● Job item: Pull out every line of text read from the pages in the listing below and repeat each one unchanged, in the same order. Leave the pictures out of your answer.

━━━ Provided entries ━━━

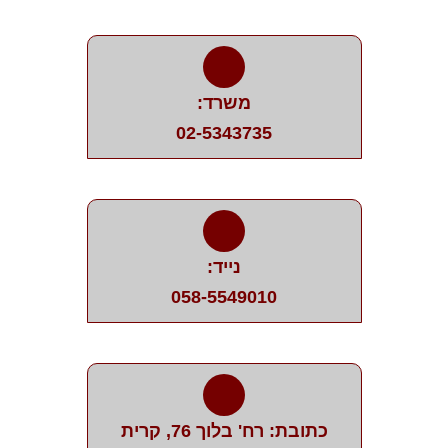
משרד:
02-5343735
נייד:
058-5549010
כתובת: רח' בלוך 76, קרית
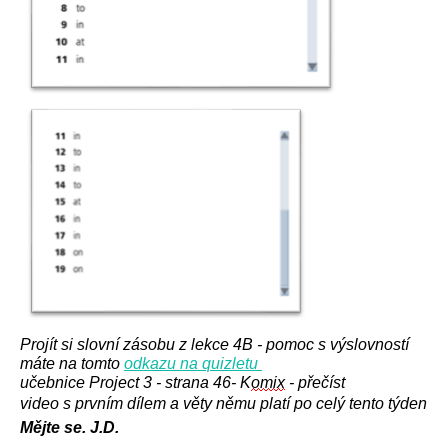
Projít si slovní zásobu z lekce 4B - pomoc s výslovností
máte na tomto
odkazu na quizletu
učebnice Project 3 - strana 46- K
omix
- přečíst
video s prvním dílem a věty němu platí po celý tento týden
Mějte se. J.D.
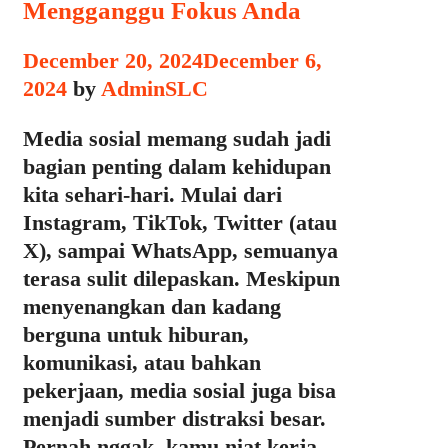
Mengganggu Fokus Anda
December 20, 2024
December 6,
2024
by
AdminSLC
Media sosial memang sudah jadi
bagian penting dalam kehidupan
kita sehari-hari. Mulai dari
Instagram, TikTok, Twitter (atau
X), sampai WhatsApp, semuanya
terasa sulit dilepaskan. Meskipun
menyenangkan dan kadang
berguna untuk hiburan,
komunikasi, atau bahkan
pekerjaan, media sosial juga bisa
menjadi sumber distraksi besar.
Pernah nggak, kamu niat kerja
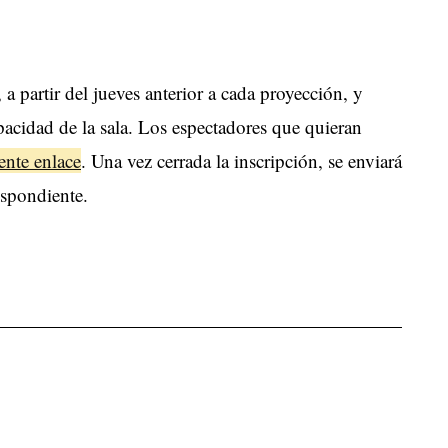
 a partir del jueves anterior a cada proyección, y
pacidad de la sala. Los espectadores que quieran
iente enlace
. Una vez cerrada la inscripción, se enviará
espondiente.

━━━

● Response:
משרד:
02-5343735
נייד:
058-5549010
כתובת: רח' בלוך 76, קרית
Projít si slovní zásobu z lekce 4B - pomoc s výslovností
máte na tomto
odkazu na quizletu
učebnice Project 3 - strana 46- K
omix
- přečíst
video s prvním dílem a věty němu platí po celý tento týden
Mějte se. J.D.
Mengganggu Fokus Anda
December 20, 2024
December 6,
2024
by
AdminSLC
Media sosial memang sudah jadi
bagian penting dalam kehidupan
kita sehari-hari. Mulai dari
Instagram, TikTok, Twitter (atau
X), sampai WhatsApp, semuanya
terasa sulit dilepaskan. Meskipun
menyenangkan dan kadang
berguna untuk hiburan,
komunikasi, atau bahkan
pekerjaan, media sosial juga bisa
menjadi sumber distraksi besar.
Pernah nggak, kamu niat kerja
 a partir del jueves anterior a cada proyección, y
pacidad de la sala. Los espectadores que quieran
iente enlace
. Una vez cerrada la inscripción, se enviará
espondiente.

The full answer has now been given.